Cualquier gato que se enfrenta a la situación de un cambio de hogar pasará unos días nervioso, alterado, alerta ante cualquier movimiento o sonido y, por supuesto, buscando algún lugar seguro en el que esconderse. Un poco de esto es absolutamente normal en cualquier gato. Lo que ya no es normal es cuando esta conducta ansiosa persiste en el tiempo, entonces se puede crear una situación tan estresante para el gato como para el dueño. Por suerte, existen algunas pautas, técnicas y estrategias a  nuestra disposición para ayudar a nuestro amigo peludo a adaptarse y a calmarse.

gato-miau

¿Qué se necesita para calmar a un gato? En primer lugar, mucha paciencia, persistencia y, por supuesto, toneladas de amor. Pero esto ya se sabe; si estás leyendo este artículo, es que probablemente te preocupe el estrés de tu gato y ya estés investigando sobre cómo poder echarle un cable para que se relaje. Has llegado al lugar idóneo.

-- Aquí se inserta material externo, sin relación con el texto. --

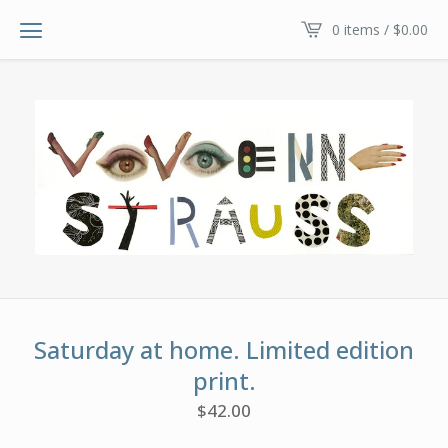
0 items /
$
0.00
Saturday at home. Limited edition
print.
$
42.00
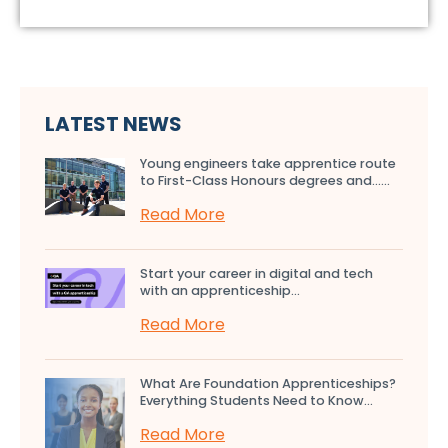
LATEST NEWS
Young engineers take apprentice route
to First-Class Honours degrees and…...
Read More
Start your career in digital and tech
with an apprenticeship...
Read More
What Are Foundation Apprenticeships?
Everything Students Need to Know...
Read More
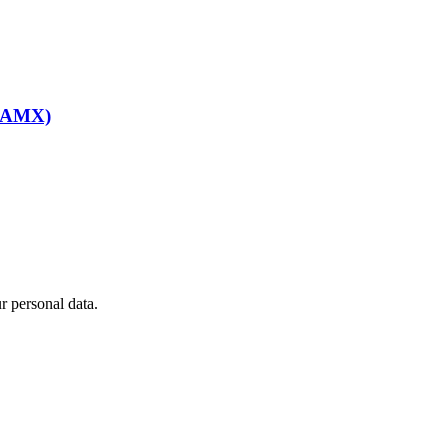
BEAMX)
 personal data.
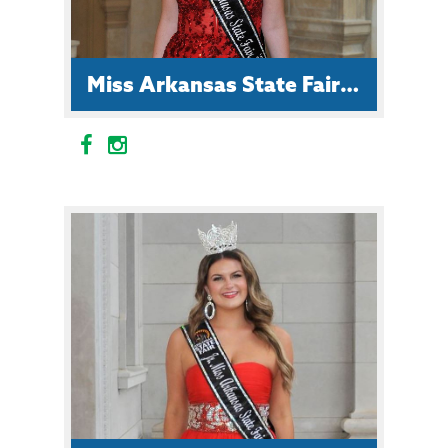
Miss Arkansas State Fair Allison Frazier
Allison is a student at Arkansas
State University. Her future
ambition is to become a lawyer and
she is the daughter of John and
Stacee Frazier of Russellville.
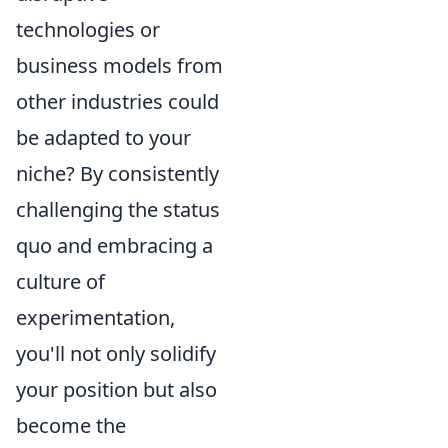
technologies or
business models from
other industries could
be adapted to your
niche? By consistently
challenging the status
quo and embracing a
culture of
experimentation,
you'll not only solidify
your position but also
become the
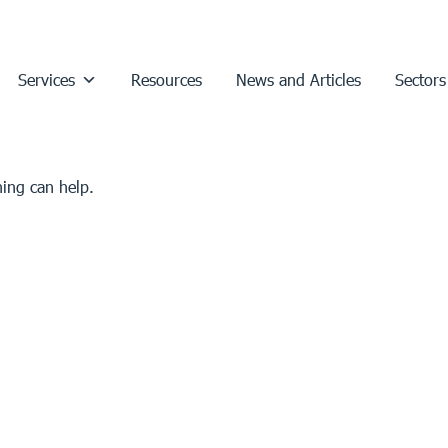
Services
Resources
News and Articles
Sectors
hing can help.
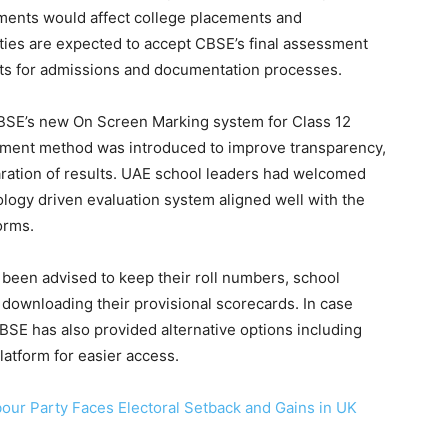
ments would affect college placements and
ities are expected to accept CBSE’s final assessment
ets for admissions and documentation processes.
CBSE’s new On Screen Marking system for Class 12
ssment method was introduced to improve transparency,
ration of results. UAE school leaders had welcomed
ology driven evaluation system aligned well with the
orms.
 been advised to keep their roll numbers, school
downloading their provisional scorecards. In case
CBSE has also provided alternative options including
atform for easier access.
bour Party Faces Electoral Setback and Gains in UK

Identifica los motivos. Es más fácil decirlo que hacerlo, lo sé, pero saber por qué un gato está nervioso ayuda a encontrar el mejor tratamiento. También sirve para controlar las propias expectativas: si un gato está ya predispuesto al nerviosismo, probablemente nunca se convertirá en un peluche achuchable y manejable. Si esto lo sabes por adelantado, no te lo pondrás como meta ni te sentirás culpable por no alcanzar un objetivo semejante.

Un gato puede estar nervioso por tantos motivos como nosotros, lo que hace más difícil restringir el foco de su ansiedad para tratarla: a veces se debe a malos tratos por parte de otros dueños o gente de la calle, el ataque de un perro, una mala experiencia con un coche, etc. Un gato nervioso no solo le va a tener miedo al perro, sino que puede tenérselo a cualquier cosa: en su estado alterado, el cubo de la basura que se abre con el pedal puede tratarse de un peligroso enemigo del que debe huir y, a diferencia de sus compañeros babosos, los gatos no se enfrentan a los problemas, sino que prefiere ir a refugiarse a su lugar seguro.

El refugio. Y hablando de un lugar seguro, es importante que cuando lleguen a casa estos gatos nerviosos puedan disponer de un sitio agradable, confortable y aislado donde se puedan ocultar cada vez que se sientan ansiosos.

Por lo general, estos mininos necesitan hogares tranquilos donde sentirse cómodos y poco estresados, pero eso no quiere decir que no puedan entrenarse para adaptarse a un día a día más ajetreado, ruidoso o, incluso, con niños por casa. Todo es cuestión de paciencia y perseverancia. El truco está ahí. En un ambiente “agitado” llevará más tiempo que aprenda a confiar en su entorno, pero lo puede hacer si le ayudas.